Making The Revelator

The Revelator: Hand-forged 1095 steel, full tang. Desert Ironwood handle, moasic brass pin. Design: Terry Taylor. Bladesmith: James Wahls, Indy Hammered Knives.

It started a while ago, this knife thing, long before I ever saw Forged In Fire on the History Channel. Beginning with my father as a butcher and my grandfather as a farmer, knives were never weapons in our lives, they were tools. And so a fixation was born from a thread of DNA, I suppose. Then one day, after collecting more knives than I would ever need, studying their shapes, blades and ergonomics, I designed one. Drawing many pencil sketches, measuring lengths and thickness, cutting out shapes in cardboard and holding them, getting a feel for the multiple grips I wanted, and thinking of the blade uses. While searching around the internet for someone to make one of my designs, I found a bladesmith in Indianapolis named James Wahls of Indy Hammered Knives.

James had taken his turn in corporate America. After years of suffering at the steel wheel of commerce, he turned to what he loved: the steel of making knives, beautiful knives with exotic handles, hammered with his love for detail and care. He does it the old fashioned way, forging metal with fire to create art that people use every day. It takes time to do something right. But it is not the toil of meeting after meeting in an office. It is an act of love.

I sent James a drawing of the knife and the process went into motion.

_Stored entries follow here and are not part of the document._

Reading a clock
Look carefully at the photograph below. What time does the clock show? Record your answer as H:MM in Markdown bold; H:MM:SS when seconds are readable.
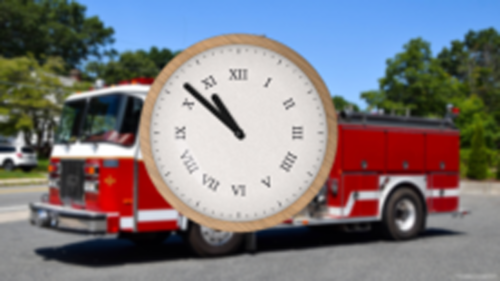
**10:52**
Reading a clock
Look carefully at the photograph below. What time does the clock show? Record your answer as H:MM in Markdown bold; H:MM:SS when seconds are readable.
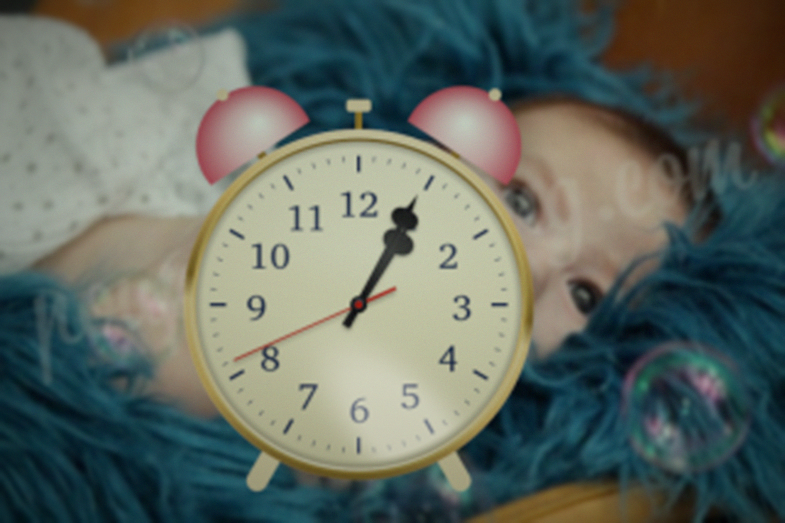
**1:04:41**
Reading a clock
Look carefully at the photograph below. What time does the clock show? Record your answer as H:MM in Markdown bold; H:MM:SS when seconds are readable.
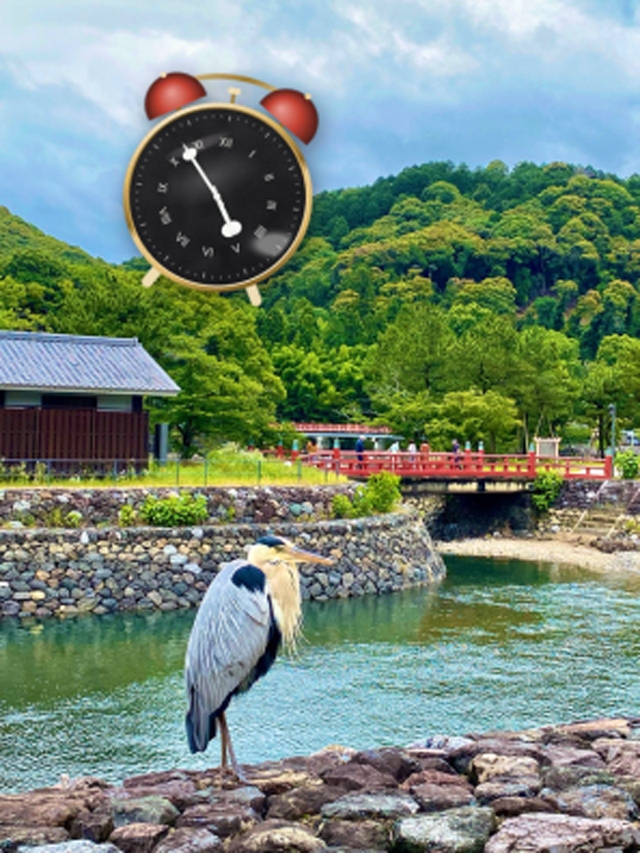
**4:53**
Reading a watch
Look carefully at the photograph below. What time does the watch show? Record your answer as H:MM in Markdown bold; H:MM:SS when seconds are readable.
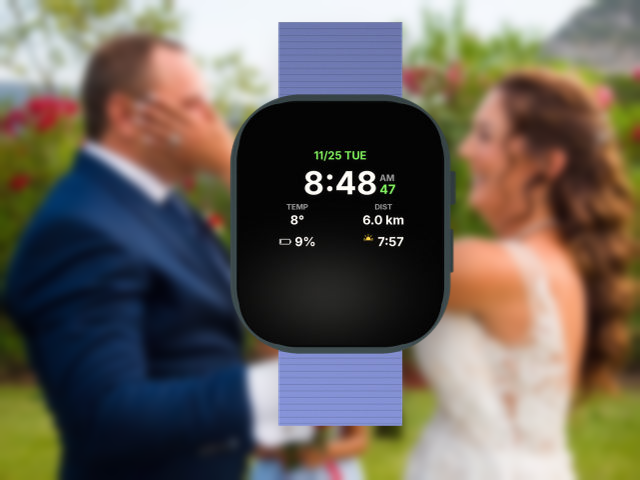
**8:48:47**
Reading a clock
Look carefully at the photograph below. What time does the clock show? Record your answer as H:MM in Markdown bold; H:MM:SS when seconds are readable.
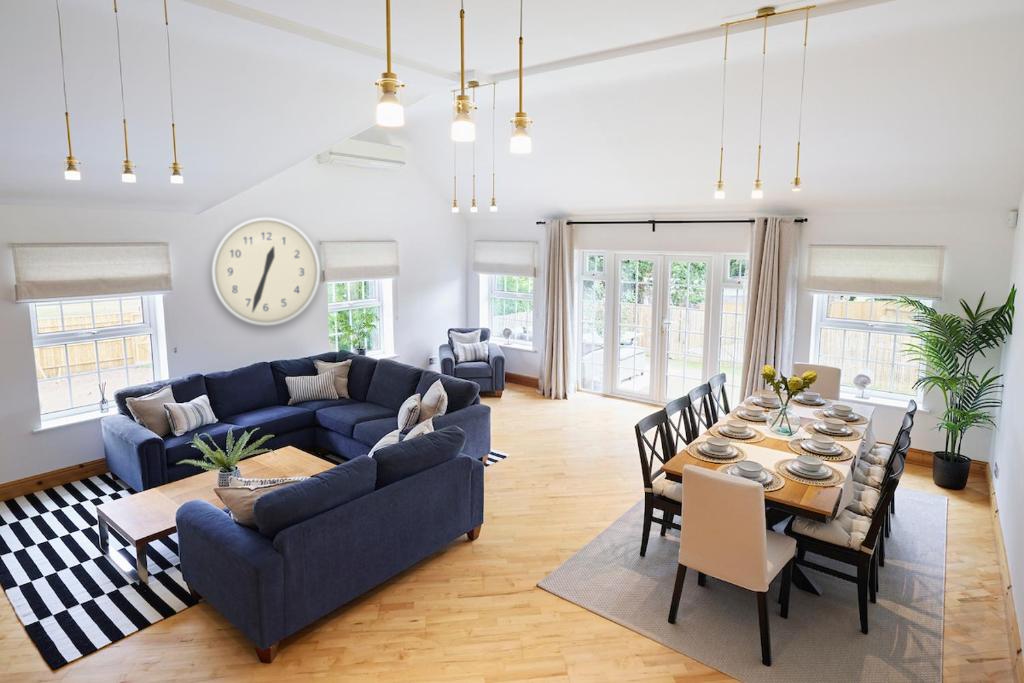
**12:33**
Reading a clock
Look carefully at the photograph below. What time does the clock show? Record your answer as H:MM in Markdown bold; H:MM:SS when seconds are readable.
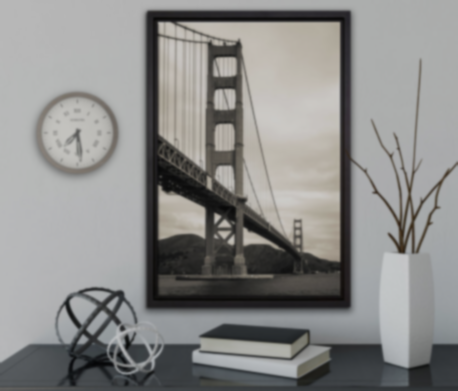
**7:29**
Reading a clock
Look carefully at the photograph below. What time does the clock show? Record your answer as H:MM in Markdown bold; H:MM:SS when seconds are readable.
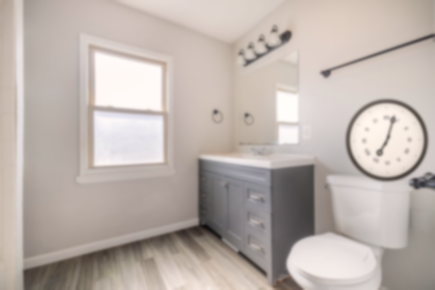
**7:03**
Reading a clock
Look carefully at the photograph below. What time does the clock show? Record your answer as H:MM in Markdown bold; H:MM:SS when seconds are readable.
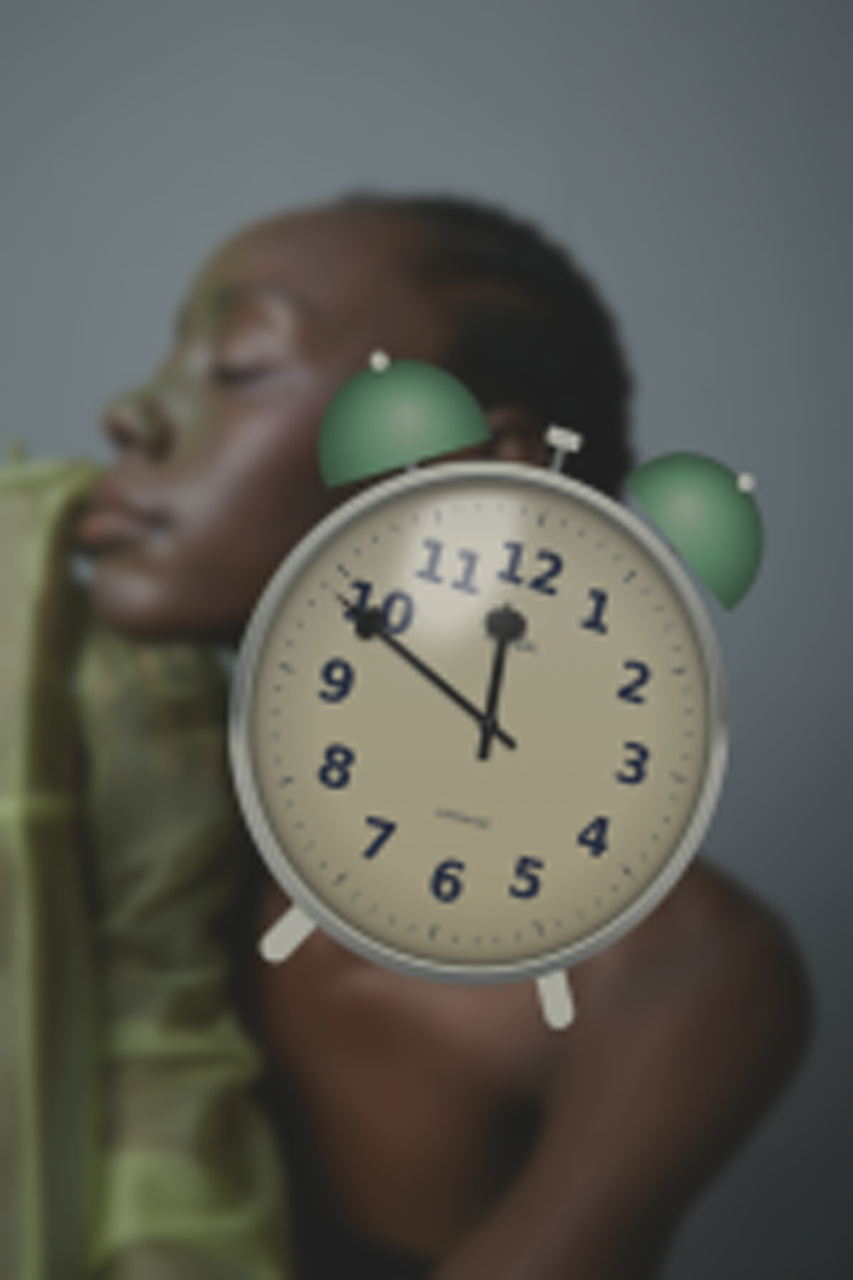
**11:49**
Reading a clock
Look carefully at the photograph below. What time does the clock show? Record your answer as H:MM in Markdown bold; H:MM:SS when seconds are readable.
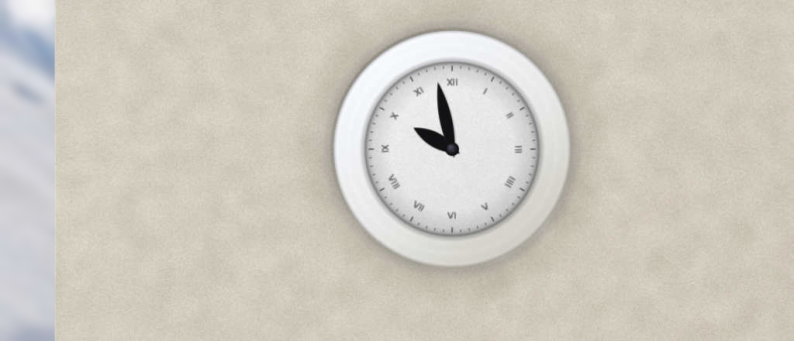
**9:58**
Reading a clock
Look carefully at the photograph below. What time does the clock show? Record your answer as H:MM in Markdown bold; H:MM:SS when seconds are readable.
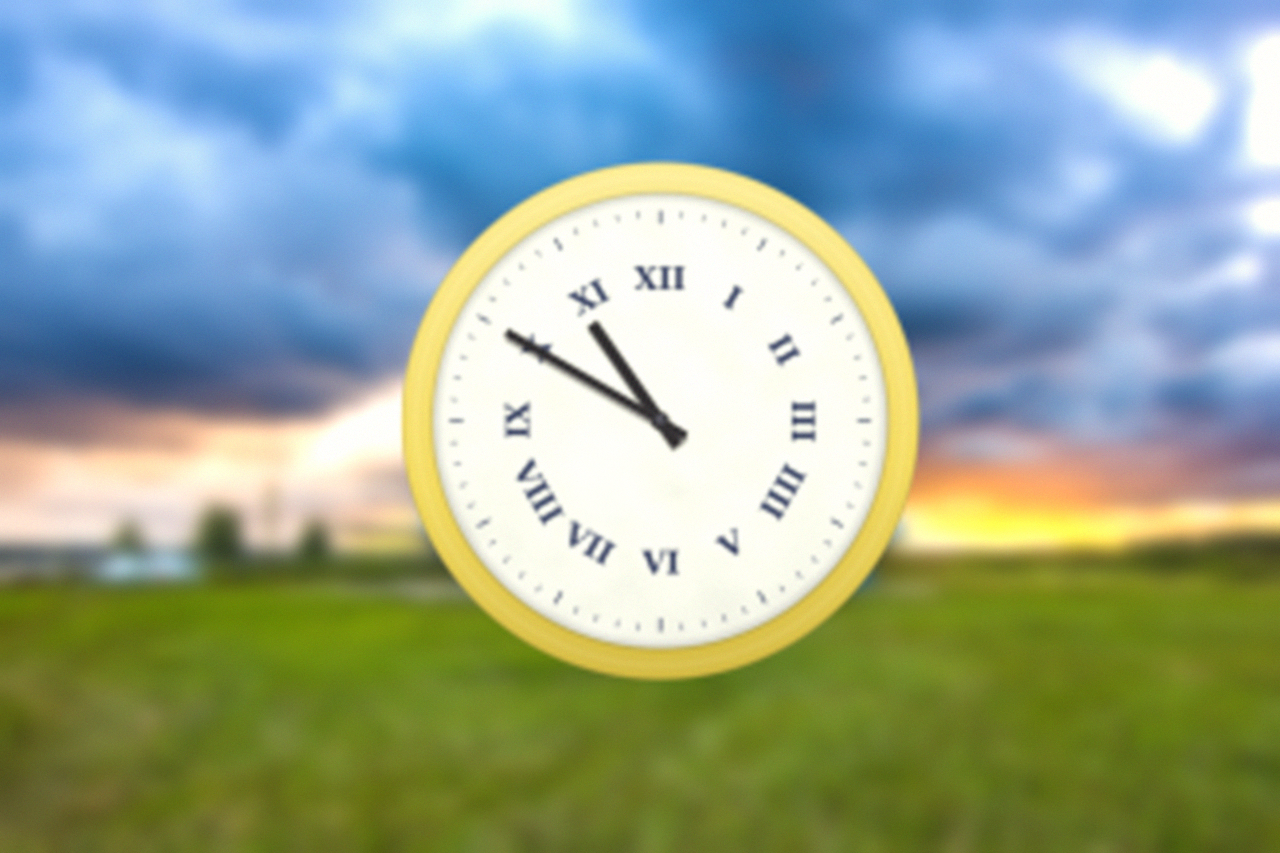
**10:50**
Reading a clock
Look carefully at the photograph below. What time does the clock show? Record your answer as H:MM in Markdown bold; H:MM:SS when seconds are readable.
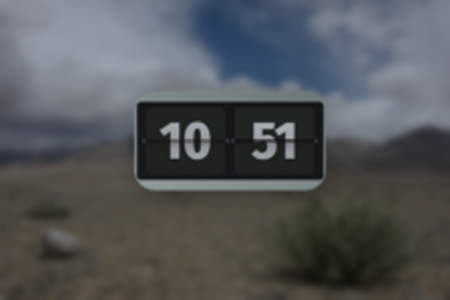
**10:51**
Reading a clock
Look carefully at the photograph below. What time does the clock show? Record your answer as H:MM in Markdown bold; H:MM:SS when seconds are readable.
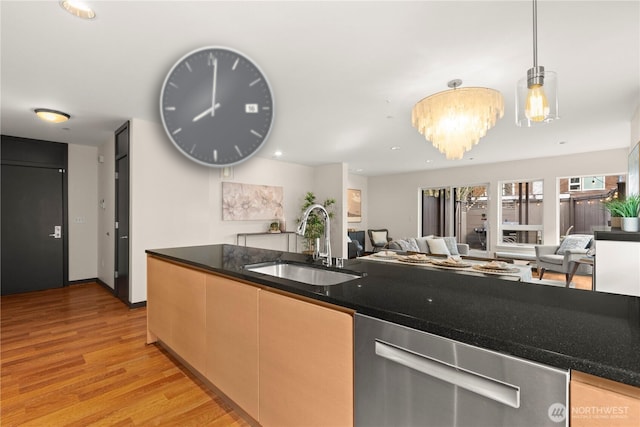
**8:01**
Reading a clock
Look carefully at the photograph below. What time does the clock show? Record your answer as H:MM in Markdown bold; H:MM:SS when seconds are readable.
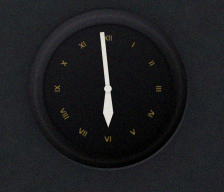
**5:59**
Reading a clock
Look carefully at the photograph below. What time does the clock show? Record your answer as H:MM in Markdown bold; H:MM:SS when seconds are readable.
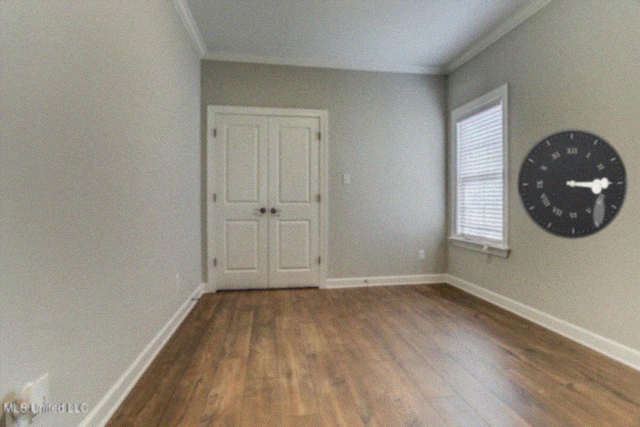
**3:15**
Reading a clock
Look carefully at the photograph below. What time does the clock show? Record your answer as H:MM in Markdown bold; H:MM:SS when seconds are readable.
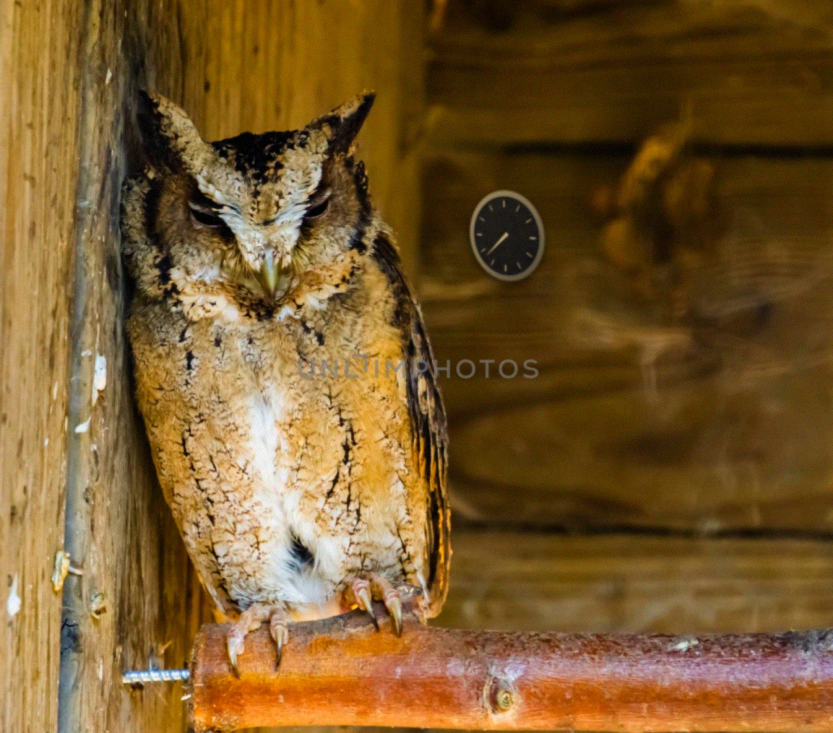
**7:38**
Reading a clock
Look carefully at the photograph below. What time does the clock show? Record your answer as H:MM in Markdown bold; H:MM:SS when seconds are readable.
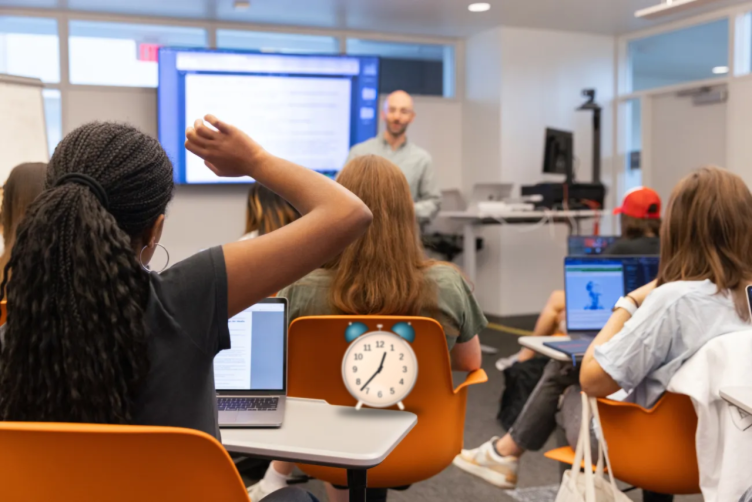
**12:37**
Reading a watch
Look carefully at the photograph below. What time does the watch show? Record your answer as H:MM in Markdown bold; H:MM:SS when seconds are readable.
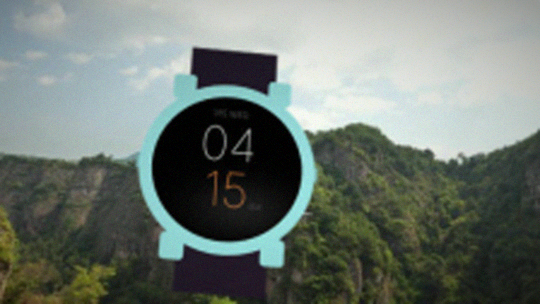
**4:15**
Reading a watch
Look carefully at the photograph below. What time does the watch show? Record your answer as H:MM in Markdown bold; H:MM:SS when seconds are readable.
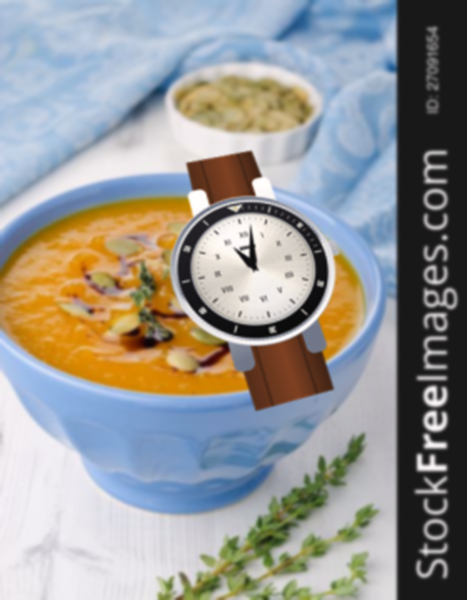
**11:02**
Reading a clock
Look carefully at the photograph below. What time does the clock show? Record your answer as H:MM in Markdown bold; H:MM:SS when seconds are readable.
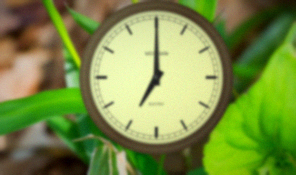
**7:00**
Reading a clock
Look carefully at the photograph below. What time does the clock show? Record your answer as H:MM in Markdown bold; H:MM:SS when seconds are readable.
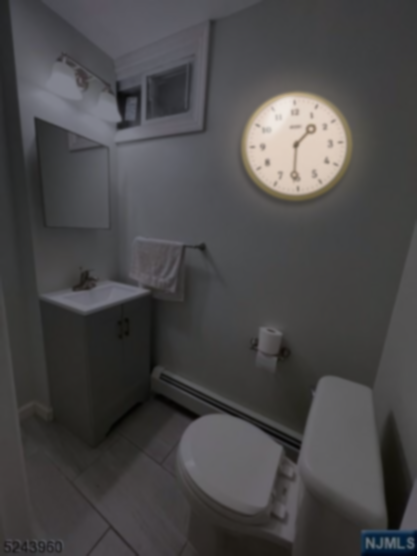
**1:31**
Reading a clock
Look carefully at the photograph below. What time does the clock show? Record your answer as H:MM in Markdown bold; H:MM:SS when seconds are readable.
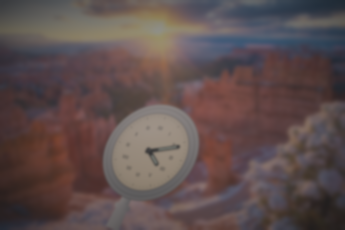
**4:11**
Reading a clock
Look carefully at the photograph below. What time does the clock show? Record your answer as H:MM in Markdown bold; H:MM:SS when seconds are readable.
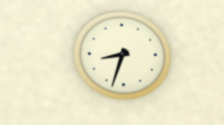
**8:33**
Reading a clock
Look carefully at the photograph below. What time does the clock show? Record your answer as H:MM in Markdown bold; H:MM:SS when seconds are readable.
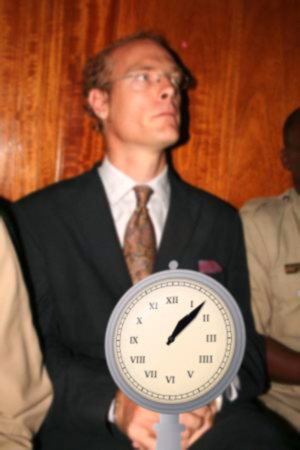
**1:07**
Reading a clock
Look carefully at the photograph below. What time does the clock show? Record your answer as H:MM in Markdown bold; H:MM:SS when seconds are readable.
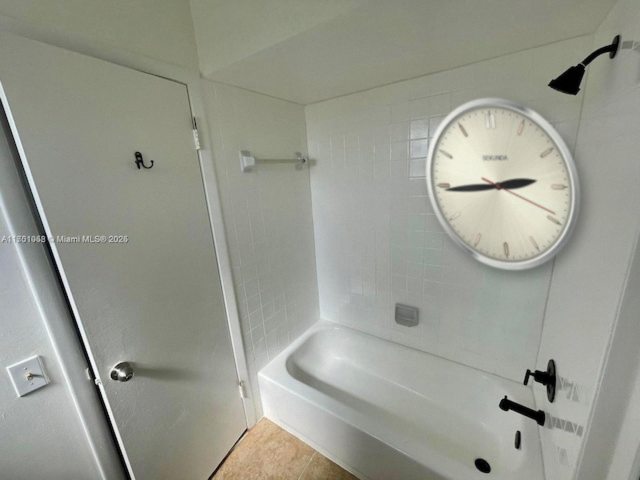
**2:44:19**
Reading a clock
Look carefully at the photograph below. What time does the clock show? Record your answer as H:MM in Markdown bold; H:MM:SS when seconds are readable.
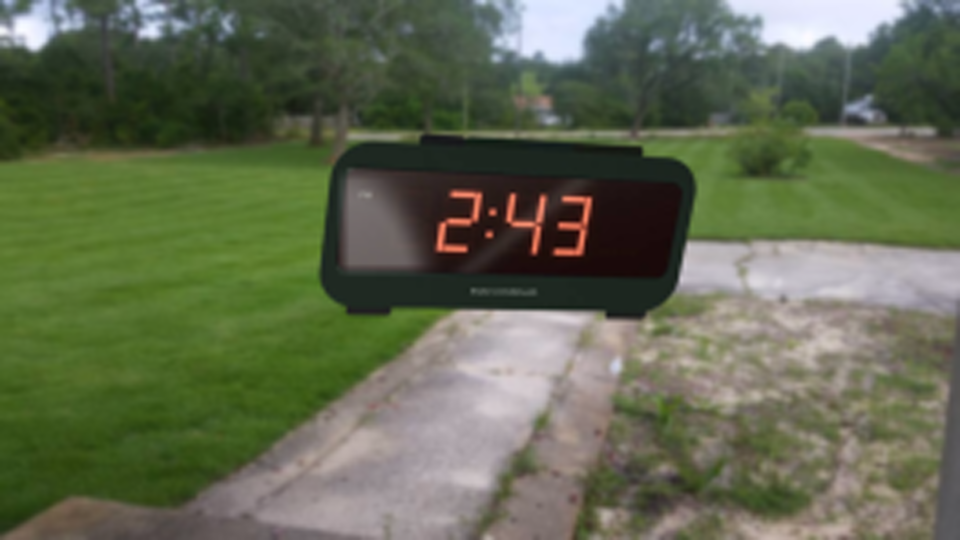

It was not just a knife that he honed from 1095 steel, however. It was a relationship that I treasure. James has a story that goes beyond knives:

That story of revelation and mercy is part of what he pours into the knives he crafts one by one, day after day in his shop. Bladesmithing is a dirty, hot, wondrous undertaking. And it led to both a knife and a friendship, even though I have never met the man in person. He puts his hard-earned faith into that metal and wood, hammering out and polishing a vision that takes on a life of its own day after day.

James calls himself a blacksmith. Most people think that skill, that art died in the 1800’s. My great grandfather was a blacksmith — plows, wagon wheels and farm implements. One of his old horseshoes hung over the door of my grandparent’s shotgun shack in Alabama when I was a child. So this bending and molding of steel has come full circle for me. Finding James brought it back.

I call the knife he made for me The Revelator. The name comes from what James went through in his life to get to this point and for what I have discovered in my own life under different circumstances. You see, I too have a story.

In 2009, on a Friday night while working too hard late into the evening, I had a heart attack. My family found me on the floor. I was pretty much DOA at the hospital when they got me back to breathing. But not before I had a revelation of my own. In the midst of the fog of dying, what I can only describe as an angel pulled me away from easing out of this world at 50 years old. Many people do not believe the story of what I saw and felt. They give a lot of rational reasons for what transpired in that netherworld between this place and what is next. But they were not there.

The story does not end with my recovery. In 2011, my daughter was nearly killed in a car accident – the call no parent wants to get. Cut from the wreckage, broken and dying, she lay in the ICU of a major trauma unit bleeding out inside, dozens of broken bones and ripped organs pulling her towards a place I had already been. That first night, with her fighting to hang on, the same angel appeared above her bed, the familiar, sinuous, alabaster arms holding her as if wrenching a person from falling off a cliff. This time I was under no fog of morphine to explain away my dubious vision. Like me, my daughter made it through that night and years of infections and a dozen surgeries, not only surviving when we were told she would not, but walking away from a wheelchair when doctors said she would never do it.

Now we are here. Fighters. Survivors. Receivers of mercy. Blessed.

The Revelator is only a knife. A simple tool birthed in my mind, sketched on a piece of paper and crafted by James’s hands and returned to me like an offering. This piece of steel and ironwood is a symbol of redemption for the people involved in its story. In that, perhaps it is not just a knife after all. Perhaps it never was.